Do you know why grains should be soaked overnight — prior to cooking?
Not only does soaking reduce cooking time, but it also aids in digestion!
How? Well, grains are seeds that contain enzyme inhibitors. Soaking neutralizes these enzyme inhibitors, which is great because we need enzymes in order to properly digest the foods we eat. Grains also have anti-nutrients such as phytic acid, which soaking breaks down as well.
Perfect for sensitive tummies. 🙂
How To Soak & Cook Whole Grains
- grain of choice
- warm water (see chart below for amount, specific to each grain)
- 1 tablespoon acid per 1 cup liquid, such as kombucha, raw apple cider vinegar, lemon juice, buttermilk, kefir, whey, yogurt, etc.
- 1/2 tablespoon olive oil or coconut oil per 1 cup grain (optional)
- 1/4 to 1 teaspoon sea salt per 1 cup grain
The night before, combine grains, water, and acid in a pot. You want to soak the grains for at least 7 to 8 hours prior to cooking them. Cover pot and let sit out on counter.
When ready to cook, add oil and salt. Bring to a boil. Reduce heat to low and cover. Allow to simmer for time listed (see chart below), or until grain is tender and all water is absorbed. Don’t lift the lid while cooking, except very quickly once or twice to check that it is still simmering gently.
When cooked, remove from heat. Let stand, covered, for about 15 minutes. Fluff with fork. Enjoy!
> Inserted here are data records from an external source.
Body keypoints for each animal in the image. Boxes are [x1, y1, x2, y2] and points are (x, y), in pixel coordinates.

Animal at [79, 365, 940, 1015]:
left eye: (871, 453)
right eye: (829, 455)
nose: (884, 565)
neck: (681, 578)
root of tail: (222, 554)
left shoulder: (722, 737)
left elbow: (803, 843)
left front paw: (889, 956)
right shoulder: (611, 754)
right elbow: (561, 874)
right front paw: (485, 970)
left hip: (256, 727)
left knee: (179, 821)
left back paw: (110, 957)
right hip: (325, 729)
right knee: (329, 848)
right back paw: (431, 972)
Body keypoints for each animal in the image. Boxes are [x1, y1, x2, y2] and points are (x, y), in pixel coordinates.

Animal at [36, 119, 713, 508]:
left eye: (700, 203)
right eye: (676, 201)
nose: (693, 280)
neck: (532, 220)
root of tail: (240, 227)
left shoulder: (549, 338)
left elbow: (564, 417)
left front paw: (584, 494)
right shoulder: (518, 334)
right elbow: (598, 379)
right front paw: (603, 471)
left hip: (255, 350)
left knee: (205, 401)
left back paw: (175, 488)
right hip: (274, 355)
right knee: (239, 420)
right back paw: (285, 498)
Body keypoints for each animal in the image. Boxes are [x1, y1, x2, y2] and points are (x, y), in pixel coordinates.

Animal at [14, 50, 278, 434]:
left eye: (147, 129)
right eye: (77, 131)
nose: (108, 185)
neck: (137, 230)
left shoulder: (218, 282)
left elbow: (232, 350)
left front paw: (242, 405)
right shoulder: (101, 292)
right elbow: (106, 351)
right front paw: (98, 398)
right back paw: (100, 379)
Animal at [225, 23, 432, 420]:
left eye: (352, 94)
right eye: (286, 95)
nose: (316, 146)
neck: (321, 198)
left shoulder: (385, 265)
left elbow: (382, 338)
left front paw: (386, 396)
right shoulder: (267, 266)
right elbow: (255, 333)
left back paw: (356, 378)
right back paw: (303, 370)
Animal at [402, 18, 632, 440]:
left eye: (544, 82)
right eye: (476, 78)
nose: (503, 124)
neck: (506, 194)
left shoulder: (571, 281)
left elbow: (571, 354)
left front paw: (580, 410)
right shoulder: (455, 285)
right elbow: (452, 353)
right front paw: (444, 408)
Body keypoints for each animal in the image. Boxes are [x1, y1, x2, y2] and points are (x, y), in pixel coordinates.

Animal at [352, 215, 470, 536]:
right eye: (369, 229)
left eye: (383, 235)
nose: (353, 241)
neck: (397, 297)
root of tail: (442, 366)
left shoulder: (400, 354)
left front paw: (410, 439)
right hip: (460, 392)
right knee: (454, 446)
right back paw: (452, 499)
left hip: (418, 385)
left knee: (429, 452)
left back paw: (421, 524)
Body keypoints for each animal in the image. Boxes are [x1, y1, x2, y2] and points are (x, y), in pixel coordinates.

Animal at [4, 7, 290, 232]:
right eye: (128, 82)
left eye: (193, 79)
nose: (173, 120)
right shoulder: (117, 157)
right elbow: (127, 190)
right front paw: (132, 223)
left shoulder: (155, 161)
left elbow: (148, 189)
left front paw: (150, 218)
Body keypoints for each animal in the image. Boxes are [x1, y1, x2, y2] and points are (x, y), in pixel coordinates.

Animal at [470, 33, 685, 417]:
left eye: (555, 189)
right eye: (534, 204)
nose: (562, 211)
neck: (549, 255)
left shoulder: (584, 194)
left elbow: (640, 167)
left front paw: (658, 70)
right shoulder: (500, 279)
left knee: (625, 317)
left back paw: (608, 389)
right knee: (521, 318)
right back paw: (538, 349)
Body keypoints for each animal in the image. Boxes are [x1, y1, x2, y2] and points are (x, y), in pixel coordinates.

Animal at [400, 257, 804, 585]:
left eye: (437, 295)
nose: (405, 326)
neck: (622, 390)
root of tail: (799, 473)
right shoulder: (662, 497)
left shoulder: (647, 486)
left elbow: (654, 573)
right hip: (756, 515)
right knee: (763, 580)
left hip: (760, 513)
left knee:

Also see the Gluten-Free Grain Cooking Chart.
Grain Cooking Chart
information from “Enchanted Broccoli Forest” by Mollie Katzen
|RICE (1 cup)||WATER||COOKING TIME||YIELD|
|Brown Rice (long grain)||2 cups||35 to 45 minutes||3 1/2 cups|
|Brown Rice (short grain)||2 cups||35 to 45 minutes||3 3/4 cups|
|Brown Basmati Rice||2 cups||45 to 50 minutes||4 cups|
|Brown Jasmine Rice||2 cups||45 to 50 minutes||4 cups|
|Black Japonica Rice||2 cups||45 minutes||3 1/2 cups|
|Wehani Rice||2 cups||45 minutes||3 cups|
|Wild Rice||2 1/2 cups||1 1/4 hours||4 cups|
|Manitok Wild Rice||2 1/2 cups||50 to 60 minutes||4 cups|
|GRAIN (1 cup)||WATER||COOKING TIME||YIELD|
|Amaranth||1 1/2 cups||25 minutes||2 cups|
|Barley, Hulled||3 cups||1 3/4 hours||4 cups|
|Barley, Pearl||2 cups||1 1/2 hours||4 cups|
|Buckwheat/Kasha||1 1/2 cups||10 minutes||3 1/2 cups|
|*Bulgur||1 1/2 cups||30 to 40 minutes||3 cups|
|Cracked Wheat||2 1/2 cups||7 to 10 minutes||3 1/2 cups|
|Cornmeal (Polenta)||2 1/2 cups||10 minutes||3 1/2 cups|
|Couscous||1 1/4 cups||10 minutes||2 3/4 cups|
|Kamut||2 1/2 cups||1 3/4 hours||2 1/2 cups|
|Millet||2 cups||25 minutes||3 1/2 cups|
|Oat Groats||2 1/2 cups||35 to 40 minutes||2 1/2 cups|
|**Quinoa||2 cups||25 to 30 minutes||4 cups|
|Rye Berries||2 1/2 cups||1 1/4 hours||2 1/2 cups|
|Spelt||1 1/2 cups||50 to 60 minutes||2 cups|
|Teff||3 cups||15 minutes||3 cups|
|Triticale||2 1/2 cups||1 1/2 hours||3 cups|
|Wheat Berries, Hard (Red)||2 cups||2 hours||3 cups|
|Wheat Berries, Soft (White)||2 cups||1 1/2 hours||3 1/2 cups|
*Soak, don’t cook.
Do you soak your whole grains before cooking them?